Publications (selection)

Web links

Individual evidence

  1. Nils Klawitter: Criticism of the “Tagesschau”: Where the viewer is only an onlooker . In: Spiegel Online . September 30, 2007 ( spiegel.de [accessed May 21, 2019]).
  2. Rossum, Walter van, 1954-: The day show: how to make the world incomprehensible in 15 minutes . 1st edition, original edition. Kiepenheuer & Witsch, Cologne 2007, ISBN 978-3-462-03951-1 .
  3. Broadside of the flagship news. Retrieved on May 21, 2019 (German).
  4. Interview with Walter van Rossum about the daily show on all channels (on SpiegelKritik. Media blog for media reflection, January 25, 2008).
  5. - Broadside of the news flagship. Retrieved on May 21, 2019 (German).
  6. Insa Wilke: permanent sprinkling. Walter van Rossum strongly criticizes the news broadcasts. In: The time.

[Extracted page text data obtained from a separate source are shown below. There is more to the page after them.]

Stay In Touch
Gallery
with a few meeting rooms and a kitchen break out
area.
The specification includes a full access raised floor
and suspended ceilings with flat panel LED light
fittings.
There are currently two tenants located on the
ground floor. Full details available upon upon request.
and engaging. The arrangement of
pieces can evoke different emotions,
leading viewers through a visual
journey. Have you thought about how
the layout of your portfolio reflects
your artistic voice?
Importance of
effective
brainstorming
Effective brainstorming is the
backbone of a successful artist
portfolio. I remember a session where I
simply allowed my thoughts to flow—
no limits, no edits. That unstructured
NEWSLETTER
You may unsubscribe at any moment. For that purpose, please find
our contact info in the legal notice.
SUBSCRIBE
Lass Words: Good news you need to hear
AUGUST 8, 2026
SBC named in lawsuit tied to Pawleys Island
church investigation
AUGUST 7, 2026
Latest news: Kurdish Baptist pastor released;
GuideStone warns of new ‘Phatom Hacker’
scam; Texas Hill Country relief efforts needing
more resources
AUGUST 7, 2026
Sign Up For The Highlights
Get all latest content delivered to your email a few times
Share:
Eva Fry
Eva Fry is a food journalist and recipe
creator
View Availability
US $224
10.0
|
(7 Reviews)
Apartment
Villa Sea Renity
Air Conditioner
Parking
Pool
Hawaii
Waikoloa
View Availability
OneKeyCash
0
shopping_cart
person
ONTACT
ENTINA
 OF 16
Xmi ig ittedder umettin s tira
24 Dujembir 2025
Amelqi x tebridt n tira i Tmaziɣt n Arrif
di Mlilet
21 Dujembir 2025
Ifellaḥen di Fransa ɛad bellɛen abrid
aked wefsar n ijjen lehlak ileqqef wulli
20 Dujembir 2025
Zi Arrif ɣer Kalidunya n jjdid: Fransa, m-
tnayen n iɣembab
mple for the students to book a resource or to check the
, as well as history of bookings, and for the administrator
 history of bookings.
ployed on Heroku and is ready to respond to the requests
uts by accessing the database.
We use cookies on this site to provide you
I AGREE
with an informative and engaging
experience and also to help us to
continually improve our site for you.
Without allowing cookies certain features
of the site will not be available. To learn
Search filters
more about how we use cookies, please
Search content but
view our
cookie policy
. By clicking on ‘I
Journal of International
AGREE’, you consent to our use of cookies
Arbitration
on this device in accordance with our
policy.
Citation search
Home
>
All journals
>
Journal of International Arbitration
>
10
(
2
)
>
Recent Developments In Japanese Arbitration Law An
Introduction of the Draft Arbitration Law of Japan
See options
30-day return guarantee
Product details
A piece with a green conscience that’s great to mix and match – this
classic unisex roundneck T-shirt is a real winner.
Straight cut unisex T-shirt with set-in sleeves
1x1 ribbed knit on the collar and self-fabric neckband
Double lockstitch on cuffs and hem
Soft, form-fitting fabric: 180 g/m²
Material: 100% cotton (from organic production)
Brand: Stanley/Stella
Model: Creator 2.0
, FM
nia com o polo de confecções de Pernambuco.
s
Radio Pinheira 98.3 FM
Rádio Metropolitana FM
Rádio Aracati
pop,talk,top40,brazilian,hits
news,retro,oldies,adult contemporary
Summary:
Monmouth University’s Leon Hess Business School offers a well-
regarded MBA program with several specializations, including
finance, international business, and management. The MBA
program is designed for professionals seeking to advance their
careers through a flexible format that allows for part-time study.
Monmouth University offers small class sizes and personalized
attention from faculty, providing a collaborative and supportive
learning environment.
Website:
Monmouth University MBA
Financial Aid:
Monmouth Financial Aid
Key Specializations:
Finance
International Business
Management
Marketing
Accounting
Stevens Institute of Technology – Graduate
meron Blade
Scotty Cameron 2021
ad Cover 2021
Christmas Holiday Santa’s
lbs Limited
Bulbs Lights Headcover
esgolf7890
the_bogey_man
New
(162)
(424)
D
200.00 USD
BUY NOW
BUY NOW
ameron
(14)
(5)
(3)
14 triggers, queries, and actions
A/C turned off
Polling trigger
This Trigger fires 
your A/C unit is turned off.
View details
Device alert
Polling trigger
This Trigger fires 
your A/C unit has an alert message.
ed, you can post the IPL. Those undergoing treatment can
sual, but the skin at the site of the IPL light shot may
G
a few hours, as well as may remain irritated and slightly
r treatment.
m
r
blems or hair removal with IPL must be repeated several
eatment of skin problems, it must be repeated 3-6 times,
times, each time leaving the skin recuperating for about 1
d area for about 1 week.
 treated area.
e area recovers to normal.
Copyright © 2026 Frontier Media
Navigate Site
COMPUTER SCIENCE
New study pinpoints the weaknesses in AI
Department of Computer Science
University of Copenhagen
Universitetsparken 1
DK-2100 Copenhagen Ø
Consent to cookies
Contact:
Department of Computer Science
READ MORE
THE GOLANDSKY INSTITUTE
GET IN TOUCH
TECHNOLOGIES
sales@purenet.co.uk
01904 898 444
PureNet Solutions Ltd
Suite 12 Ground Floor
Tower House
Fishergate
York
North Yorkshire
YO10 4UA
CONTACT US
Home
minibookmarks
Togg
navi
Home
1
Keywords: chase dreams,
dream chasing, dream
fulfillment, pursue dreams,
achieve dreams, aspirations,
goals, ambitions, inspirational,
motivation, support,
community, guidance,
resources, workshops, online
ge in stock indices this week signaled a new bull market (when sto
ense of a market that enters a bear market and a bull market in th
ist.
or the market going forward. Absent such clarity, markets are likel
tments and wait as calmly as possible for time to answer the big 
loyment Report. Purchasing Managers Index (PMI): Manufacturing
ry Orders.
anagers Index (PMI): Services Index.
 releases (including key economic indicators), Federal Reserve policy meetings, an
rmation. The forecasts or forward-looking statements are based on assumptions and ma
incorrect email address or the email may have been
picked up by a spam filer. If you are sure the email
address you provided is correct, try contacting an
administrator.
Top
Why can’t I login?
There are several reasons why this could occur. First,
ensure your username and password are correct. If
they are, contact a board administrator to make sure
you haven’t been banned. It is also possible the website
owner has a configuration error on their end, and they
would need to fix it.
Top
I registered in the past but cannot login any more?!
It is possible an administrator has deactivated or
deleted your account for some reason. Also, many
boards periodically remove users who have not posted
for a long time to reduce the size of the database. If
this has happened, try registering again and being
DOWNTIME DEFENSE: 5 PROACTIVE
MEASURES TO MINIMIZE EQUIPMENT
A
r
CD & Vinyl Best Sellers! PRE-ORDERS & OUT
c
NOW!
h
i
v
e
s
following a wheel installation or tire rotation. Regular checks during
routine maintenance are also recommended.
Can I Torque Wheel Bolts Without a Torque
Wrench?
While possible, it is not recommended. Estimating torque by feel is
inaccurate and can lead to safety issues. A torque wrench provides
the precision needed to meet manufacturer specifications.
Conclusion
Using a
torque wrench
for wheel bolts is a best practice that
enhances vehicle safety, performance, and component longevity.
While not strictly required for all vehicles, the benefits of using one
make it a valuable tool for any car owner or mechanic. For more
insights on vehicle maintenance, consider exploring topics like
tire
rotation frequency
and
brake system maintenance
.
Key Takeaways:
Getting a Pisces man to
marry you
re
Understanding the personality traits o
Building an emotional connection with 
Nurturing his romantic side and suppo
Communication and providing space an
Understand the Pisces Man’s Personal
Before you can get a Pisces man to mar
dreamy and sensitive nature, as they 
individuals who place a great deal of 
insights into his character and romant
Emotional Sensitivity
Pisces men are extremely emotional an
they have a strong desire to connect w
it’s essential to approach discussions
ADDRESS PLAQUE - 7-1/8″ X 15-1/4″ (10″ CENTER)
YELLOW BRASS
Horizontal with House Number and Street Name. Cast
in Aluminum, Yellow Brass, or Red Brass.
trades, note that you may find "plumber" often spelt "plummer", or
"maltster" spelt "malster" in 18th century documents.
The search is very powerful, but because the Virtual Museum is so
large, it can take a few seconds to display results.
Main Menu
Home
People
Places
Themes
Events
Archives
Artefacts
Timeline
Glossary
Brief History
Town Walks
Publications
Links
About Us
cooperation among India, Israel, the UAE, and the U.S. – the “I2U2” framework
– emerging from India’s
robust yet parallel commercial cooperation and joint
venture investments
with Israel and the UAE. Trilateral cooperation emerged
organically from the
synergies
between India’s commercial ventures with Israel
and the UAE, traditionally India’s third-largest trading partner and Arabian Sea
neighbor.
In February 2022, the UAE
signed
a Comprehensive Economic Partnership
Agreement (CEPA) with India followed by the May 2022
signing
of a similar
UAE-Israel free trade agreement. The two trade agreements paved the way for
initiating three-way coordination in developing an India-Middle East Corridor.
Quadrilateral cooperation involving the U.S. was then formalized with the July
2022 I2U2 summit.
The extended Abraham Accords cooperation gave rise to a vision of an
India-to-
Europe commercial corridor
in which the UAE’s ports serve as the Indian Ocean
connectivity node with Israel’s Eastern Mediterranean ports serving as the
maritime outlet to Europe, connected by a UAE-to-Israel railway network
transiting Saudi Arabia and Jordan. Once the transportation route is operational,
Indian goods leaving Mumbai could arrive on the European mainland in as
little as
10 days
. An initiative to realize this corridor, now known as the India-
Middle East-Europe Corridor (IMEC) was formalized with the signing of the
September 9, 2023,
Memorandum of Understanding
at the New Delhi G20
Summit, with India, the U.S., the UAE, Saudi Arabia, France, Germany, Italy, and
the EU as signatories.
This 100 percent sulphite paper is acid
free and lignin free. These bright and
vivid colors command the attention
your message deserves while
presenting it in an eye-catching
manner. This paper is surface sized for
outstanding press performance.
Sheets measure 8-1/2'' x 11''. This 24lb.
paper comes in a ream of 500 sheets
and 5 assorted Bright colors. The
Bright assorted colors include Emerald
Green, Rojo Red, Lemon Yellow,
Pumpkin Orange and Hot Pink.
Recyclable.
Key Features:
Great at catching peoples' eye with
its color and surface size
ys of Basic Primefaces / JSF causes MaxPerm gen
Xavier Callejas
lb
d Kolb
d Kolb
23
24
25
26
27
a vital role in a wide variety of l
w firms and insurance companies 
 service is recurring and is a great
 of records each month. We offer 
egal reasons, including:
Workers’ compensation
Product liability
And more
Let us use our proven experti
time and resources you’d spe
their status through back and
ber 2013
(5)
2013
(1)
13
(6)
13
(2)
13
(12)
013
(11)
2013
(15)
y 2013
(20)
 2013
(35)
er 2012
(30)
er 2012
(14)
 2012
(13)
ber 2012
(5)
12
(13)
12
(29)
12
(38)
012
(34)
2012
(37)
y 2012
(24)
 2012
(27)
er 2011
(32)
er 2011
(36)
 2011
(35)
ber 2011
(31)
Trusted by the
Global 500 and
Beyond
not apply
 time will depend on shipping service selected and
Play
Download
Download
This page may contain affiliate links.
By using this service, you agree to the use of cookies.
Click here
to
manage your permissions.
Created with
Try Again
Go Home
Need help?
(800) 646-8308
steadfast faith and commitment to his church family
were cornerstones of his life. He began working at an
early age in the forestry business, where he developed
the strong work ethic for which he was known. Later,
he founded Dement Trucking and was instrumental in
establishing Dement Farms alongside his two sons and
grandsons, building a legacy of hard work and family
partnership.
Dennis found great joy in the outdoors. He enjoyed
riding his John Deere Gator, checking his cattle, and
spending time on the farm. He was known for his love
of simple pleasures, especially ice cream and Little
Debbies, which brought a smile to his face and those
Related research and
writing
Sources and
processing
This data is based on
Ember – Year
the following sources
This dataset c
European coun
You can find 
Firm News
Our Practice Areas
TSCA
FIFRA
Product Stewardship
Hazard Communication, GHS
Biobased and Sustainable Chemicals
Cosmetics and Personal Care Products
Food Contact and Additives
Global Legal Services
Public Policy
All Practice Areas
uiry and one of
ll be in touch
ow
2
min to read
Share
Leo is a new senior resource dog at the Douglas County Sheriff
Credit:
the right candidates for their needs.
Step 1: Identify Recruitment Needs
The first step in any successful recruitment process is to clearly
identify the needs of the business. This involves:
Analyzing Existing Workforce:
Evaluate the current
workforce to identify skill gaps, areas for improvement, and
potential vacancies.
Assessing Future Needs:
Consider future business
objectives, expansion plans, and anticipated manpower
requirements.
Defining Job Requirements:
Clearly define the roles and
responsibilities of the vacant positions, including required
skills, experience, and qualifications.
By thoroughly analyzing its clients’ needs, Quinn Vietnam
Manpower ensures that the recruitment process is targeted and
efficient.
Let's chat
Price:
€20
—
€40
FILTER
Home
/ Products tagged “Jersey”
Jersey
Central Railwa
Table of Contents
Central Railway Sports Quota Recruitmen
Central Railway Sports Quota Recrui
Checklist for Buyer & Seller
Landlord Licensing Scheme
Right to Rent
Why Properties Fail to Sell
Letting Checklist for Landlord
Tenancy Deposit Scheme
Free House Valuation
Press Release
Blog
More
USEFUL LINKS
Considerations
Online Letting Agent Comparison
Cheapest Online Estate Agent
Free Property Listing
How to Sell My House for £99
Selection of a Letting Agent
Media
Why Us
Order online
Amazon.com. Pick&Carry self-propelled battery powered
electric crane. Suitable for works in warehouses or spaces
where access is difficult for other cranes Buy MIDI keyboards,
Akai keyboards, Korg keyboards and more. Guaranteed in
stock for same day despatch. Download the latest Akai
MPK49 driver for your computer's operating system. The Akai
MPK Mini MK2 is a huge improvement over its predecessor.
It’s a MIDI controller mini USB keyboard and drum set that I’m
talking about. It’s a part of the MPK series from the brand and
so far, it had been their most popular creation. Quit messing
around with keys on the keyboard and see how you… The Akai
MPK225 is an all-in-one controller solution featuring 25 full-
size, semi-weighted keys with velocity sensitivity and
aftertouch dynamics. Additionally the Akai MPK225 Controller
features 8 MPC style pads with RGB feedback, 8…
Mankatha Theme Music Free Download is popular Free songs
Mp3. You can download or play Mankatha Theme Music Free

May 15, 2008, accessed January 31, 2016
  7. - Polemics against the news world. Retrieved on May 21, 2019 (German).
  8. DLF: Die Tagesshow - or the world in 15 minutes on the Deutschlandfunk website.
  9. http://www.deutschlandfunk.de/die-tagesshow-oder-die-welt-in-15-minuten-pdf-dokument.media.4ea67da5aefd73a355b91bf1599fb57d.pdf
    With YouTube the audio version is available.